The recent release of the American College of Emergency Physicians guideline recommending the use of tPA for ischemic stroke is remarkable. While it is unsurprising that a professional guideline flouts science, the publication is striking for its casual tone and its methodologically inexplicable review of evidence. Scientific thinking is absent. Below, therefore, is a brief description of the relevant data, through the lens of science.
Karl Popper, a 20th century economist and philosopher, is the father of modern scientific thinking. He taught us what we now believe to be obvious: that we find truth by testing theories. More specifically, by proving theories wrong.
I see a goose, the goose is white. I generate a theory: all geese are white. If I find one black goose, I can claim truth: all geese are not white. Alternatively, if I find only white geese, my theory is “supported.” There are no proven theories, just supported ones, for we cannot find every goose. This is why we refer to Einstein’s ‘theory of relativity’, or Darwin’s ‘theory of evolution’. They are theories—strongly supported and never disproved, but theories nonetheless.
One theory we have tried many times to disprove, is this: thrombolytics are beneficial for patients with ST-elevation myocardial infarction. In studies of more than 60,000 subjects there is consistent, and unfailing, support for this theory.
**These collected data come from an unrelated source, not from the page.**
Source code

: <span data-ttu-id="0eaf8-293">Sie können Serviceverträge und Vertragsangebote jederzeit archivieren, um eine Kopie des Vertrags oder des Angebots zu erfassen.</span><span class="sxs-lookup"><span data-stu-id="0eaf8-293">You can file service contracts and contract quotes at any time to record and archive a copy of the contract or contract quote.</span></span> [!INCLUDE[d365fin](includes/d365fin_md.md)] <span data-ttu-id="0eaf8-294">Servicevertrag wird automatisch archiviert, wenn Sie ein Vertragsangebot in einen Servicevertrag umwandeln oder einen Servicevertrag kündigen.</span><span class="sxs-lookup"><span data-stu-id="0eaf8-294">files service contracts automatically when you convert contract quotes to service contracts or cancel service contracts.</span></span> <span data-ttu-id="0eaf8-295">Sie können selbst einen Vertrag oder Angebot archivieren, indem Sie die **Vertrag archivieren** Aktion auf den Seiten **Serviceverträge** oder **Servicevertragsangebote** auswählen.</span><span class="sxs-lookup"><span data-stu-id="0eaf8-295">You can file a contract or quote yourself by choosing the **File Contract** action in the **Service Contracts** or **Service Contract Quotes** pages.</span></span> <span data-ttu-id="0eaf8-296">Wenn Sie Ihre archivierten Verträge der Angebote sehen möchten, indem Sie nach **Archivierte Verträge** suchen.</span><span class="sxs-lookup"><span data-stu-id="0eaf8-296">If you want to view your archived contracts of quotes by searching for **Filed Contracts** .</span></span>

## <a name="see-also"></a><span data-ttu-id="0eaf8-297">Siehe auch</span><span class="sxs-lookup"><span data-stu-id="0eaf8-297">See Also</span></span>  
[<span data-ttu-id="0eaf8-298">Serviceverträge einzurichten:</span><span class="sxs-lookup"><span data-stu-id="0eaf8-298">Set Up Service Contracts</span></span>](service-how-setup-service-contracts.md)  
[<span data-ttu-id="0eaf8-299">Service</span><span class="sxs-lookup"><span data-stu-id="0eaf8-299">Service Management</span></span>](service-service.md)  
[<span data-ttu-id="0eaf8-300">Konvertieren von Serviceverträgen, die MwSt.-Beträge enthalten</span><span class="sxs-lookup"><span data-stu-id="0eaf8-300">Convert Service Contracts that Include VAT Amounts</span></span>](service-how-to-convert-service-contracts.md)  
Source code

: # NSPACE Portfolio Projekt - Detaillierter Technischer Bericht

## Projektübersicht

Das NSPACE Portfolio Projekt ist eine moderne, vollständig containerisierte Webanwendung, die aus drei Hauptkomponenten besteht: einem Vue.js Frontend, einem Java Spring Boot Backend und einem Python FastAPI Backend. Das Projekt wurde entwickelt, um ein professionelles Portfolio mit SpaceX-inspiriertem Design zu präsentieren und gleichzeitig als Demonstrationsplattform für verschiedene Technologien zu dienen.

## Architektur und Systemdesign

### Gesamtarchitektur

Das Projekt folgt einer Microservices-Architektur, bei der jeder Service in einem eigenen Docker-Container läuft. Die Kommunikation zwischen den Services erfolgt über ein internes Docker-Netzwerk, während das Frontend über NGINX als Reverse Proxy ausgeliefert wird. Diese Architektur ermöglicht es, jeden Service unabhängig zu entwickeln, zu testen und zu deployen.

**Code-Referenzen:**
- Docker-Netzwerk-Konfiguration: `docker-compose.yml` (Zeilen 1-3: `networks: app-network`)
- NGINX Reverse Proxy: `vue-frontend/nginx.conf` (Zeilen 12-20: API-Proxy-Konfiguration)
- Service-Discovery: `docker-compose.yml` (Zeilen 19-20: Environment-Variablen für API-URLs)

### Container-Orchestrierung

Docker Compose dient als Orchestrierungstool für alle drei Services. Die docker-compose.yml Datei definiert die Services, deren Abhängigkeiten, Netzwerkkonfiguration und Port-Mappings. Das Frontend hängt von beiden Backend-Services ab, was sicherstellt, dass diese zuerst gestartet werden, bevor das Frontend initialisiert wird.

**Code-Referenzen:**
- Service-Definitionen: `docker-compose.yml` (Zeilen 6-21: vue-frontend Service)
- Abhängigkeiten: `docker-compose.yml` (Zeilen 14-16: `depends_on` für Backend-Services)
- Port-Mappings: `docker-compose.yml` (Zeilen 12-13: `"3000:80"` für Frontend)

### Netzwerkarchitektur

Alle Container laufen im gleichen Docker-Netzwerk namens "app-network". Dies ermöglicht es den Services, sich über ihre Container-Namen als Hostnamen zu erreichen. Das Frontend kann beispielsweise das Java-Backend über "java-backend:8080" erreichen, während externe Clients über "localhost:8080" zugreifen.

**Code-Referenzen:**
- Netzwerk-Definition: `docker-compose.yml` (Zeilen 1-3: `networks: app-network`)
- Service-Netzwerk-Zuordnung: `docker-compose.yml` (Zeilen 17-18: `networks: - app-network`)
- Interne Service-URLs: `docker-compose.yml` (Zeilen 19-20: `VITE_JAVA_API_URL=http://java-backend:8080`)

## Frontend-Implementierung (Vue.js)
This theory has the weight of science.
And what of thrombolytics for acute stroke, with trials of 10,000 subjects? On SMART EM last year we examined the theory that thrombolytics benefit acute stroke patients. With a nod to Karl Popper and the logic of science, here is what we found:
In the first major study, the Multicenter Acute Stroke Trial in Italy (MAST-I), streptokinase increased mortality when given within six hours of symptom onset, but also led to a small decrease in disability among survivors. In ECASS-1 which followed, results were the same with t-PA. Later the ASK trial (within 4 hours), and MAST-Europe (6 hours) both increased mortality with streptokinase. Next, the ATLANTIS studies (‘A’ and ‘B’) and ECASS-2 used t-PA within 5 and 6 hours. Again, despite small decreases in disability, deaths increased.
Karl Popper might say that the theory of thrombolytic benefit for acute stroke was disproved—seven times. But hope springs eternal and despite the trade-off of increased mortality, the allure of decreased disability was present. Theory-testing marched forward, with a focus on avoiding the increase in deaths while maintaining the decrease in disability.
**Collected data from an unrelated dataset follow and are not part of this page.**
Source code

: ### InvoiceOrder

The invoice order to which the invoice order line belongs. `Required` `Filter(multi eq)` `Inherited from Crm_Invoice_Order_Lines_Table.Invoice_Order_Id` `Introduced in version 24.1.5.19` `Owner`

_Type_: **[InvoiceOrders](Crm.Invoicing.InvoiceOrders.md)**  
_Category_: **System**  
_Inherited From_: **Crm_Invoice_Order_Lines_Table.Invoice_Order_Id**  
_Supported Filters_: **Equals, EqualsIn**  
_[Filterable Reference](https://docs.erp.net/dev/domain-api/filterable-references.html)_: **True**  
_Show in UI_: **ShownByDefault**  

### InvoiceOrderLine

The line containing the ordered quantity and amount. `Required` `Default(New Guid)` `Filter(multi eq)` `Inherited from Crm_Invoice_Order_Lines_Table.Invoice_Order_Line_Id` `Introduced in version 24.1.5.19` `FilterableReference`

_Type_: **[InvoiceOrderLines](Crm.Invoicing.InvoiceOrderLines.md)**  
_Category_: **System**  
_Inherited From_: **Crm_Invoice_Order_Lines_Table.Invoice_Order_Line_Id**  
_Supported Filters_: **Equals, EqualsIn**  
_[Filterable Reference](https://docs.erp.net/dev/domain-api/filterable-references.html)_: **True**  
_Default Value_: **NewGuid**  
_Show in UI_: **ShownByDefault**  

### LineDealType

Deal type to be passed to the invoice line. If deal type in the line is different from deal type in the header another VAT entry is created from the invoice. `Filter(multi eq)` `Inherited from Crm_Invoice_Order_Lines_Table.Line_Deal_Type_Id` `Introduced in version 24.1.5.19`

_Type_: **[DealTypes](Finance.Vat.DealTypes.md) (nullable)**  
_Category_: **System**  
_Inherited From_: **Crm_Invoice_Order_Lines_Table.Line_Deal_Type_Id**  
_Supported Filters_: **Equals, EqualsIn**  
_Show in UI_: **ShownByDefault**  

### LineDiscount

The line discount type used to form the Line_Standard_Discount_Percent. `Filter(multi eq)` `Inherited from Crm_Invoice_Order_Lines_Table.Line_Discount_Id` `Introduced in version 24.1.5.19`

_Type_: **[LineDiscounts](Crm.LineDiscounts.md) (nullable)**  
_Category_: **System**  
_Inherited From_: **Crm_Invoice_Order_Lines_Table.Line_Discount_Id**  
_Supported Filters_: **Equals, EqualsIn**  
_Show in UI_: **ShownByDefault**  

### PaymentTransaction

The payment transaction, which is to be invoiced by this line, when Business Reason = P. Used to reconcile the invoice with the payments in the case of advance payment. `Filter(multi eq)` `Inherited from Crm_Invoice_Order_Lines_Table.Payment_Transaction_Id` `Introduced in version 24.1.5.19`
In 1995 the two NINDS studies were published, using t-PA within 3 hours in carefully selected patients. In NINDS-1 outcomes were measured at 24 hours and there was no benefit. This was followed by NINDS-2, in which the same investigators shifted the measurement to 90 days, tried again, and showed a 12% decrease in disability, but with no increase in death. It was the first trial showing overall benefit.
Now, results of trials were conflicting. A new theory was needed, both to both explain previous failures and to allow further testing. Thrombolytic supporters theorized that NINDS had used just the right mix, and proposed a new theory: ‘t-PA is beneficial in younger patients with lesser strokes, before 3 hours, but harmful if given after 3 hours or to other patients’.
Then came ECASS-3, which enrolled similar patients and showed a 7% reduction in disability with no increase in death. But the t-PA was administered exclusively after 3 hours and before 4.5 hours. This undermined the theory that time explained early failures, but it supported the patient selection of NINDS. Thus, a new theory emerged: t-PA is beneficial in younger patients with lesser strokes, before 4.5 hours, but harmful if given after 4.5 hours or to other patients.
In June of this year results of the largest ever study, the International Stroke Trial-3, were released. Disappointingly, the trial showed no benefit of t-PA (even despite being unblinded). Notably, however, those treated with t-PA between 0 and 3 hours fared best, while the 3 to 4.5 hour group fared worst. Moreover, those treated after 4.5 hours and up to 6 hours did roughly as well as the 0-3 hour group. And most disconcerting, those over age 80 and those with severe strokes benefited most.
If we were Karl Popper, what might we say? We might say that a theory of overall benefit was disproved in 9 of 11 studies. We might also say that theories designed to explain the apparent success of 2 studies were similarly disproved. But we might add: there is promise. Perhaps severe strokes treated before 3 hours benefit? Perhaps some other subgroup, as yet unidentified, benefits?
‘Thrombolytics save lives in STEMI’, like relativity and evolution, is a strongly supported theory. ‘Thrombolytics benefit acute stroke patients’ is rather conspicuously not supported. There are theories still to test, and subgroups still to study. But if we believe in the philosophy of science we must concede that we have learned a good deal about what does not work—and very little about what does. There is much work to do.